Temperature-driven surface velocity of the Bara Shigri glacier: a proof-of-concept integration of SAR observations and ANN modelling
摘要
This study introduces a novel approach that combines satellite Synthetic Aperture Radar (SAR) measurements with an Artificial Neural Network (ANN) to monitor long-term glacier surface velocities. We focus on the Bara Shigri Glacier in the western Himalayas – a region with limited prior velocity observations – over a six-year period (2017–2023). Using 24 seasonal and 6 annual Sentinel-1 SAR image pairs, we derived glacier velocity maps via sub-pixel offset tracking, and we integrated meteorological variables (2-m air temperature, surface skin temperature, and 0–7 cm soil temperature from ECMWF reanalysis) as inputs to an ANN model.

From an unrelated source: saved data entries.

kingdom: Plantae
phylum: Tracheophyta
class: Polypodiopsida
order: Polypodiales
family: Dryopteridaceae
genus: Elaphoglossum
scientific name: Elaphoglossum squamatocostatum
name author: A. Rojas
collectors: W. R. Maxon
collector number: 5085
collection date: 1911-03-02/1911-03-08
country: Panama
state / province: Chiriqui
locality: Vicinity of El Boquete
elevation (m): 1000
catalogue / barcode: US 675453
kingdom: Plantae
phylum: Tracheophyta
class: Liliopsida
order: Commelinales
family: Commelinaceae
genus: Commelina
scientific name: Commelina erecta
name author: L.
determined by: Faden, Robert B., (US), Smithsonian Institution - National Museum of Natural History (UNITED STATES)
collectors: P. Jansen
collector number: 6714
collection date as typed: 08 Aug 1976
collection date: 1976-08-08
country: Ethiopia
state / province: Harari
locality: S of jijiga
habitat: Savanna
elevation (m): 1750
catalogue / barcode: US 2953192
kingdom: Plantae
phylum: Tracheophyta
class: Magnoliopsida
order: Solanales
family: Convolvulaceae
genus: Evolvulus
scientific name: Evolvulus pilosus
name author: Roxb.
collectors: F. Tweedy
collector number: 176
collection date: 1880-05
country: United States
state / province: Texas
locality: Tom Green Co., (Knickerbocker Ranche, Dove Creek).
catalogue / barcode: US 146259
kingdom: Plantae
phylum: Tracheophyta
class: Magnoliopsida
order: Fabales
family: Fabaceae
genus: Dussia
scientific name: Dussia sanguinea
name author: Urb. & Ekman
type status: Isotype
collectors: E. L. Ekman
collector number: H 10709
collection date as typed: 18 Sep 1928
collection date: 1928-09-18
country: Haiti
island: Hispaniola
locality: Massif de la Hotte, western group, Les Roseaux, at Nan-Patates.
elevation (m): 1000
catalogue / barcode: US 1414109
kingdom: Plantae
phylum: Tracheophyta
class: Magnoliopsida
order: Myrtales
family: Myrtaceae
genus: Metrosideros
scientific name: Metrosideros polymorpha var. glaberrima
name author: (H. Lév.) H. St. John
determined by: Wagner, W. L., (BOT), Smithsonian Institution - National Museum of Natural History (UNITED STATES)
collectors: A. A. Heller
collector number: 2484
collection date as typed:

We observed a peak seasonal mean velocity of 8.64 m season⁻¹ (during the April–July 2019 interval) and Interannually, we observed a notable decline in mean velocity from 2017 to 2021, followed by a partial recovery, reflecting the glacier’s dynamic response to climate forcing. Results demonstrate significant seasonal velocity variations, with summer flows approximately 40% faster than winter velocities. While a single train–test split suggested high apparent accuracy (R² = 0.97), 6-fold cross-validation gave weaker generalisation, highlighting overfitting risks given the small dataset. Accordingly, the ANN is presented as a proof-of-concept linking temperature and velocity, rather than a robust predictive tool. This work demonstrates the efficacy of combining SAR remote sensing with machine learning for glacier monitoring, offering a new framework to assess glacier dynamics under changing climatic conditions. Aligned with SDG 13 (Climate Action), this proof-of-concept highlights a potentially scalable pathway for operational glacier monitoring that could support adaptation planning once validated more broadly.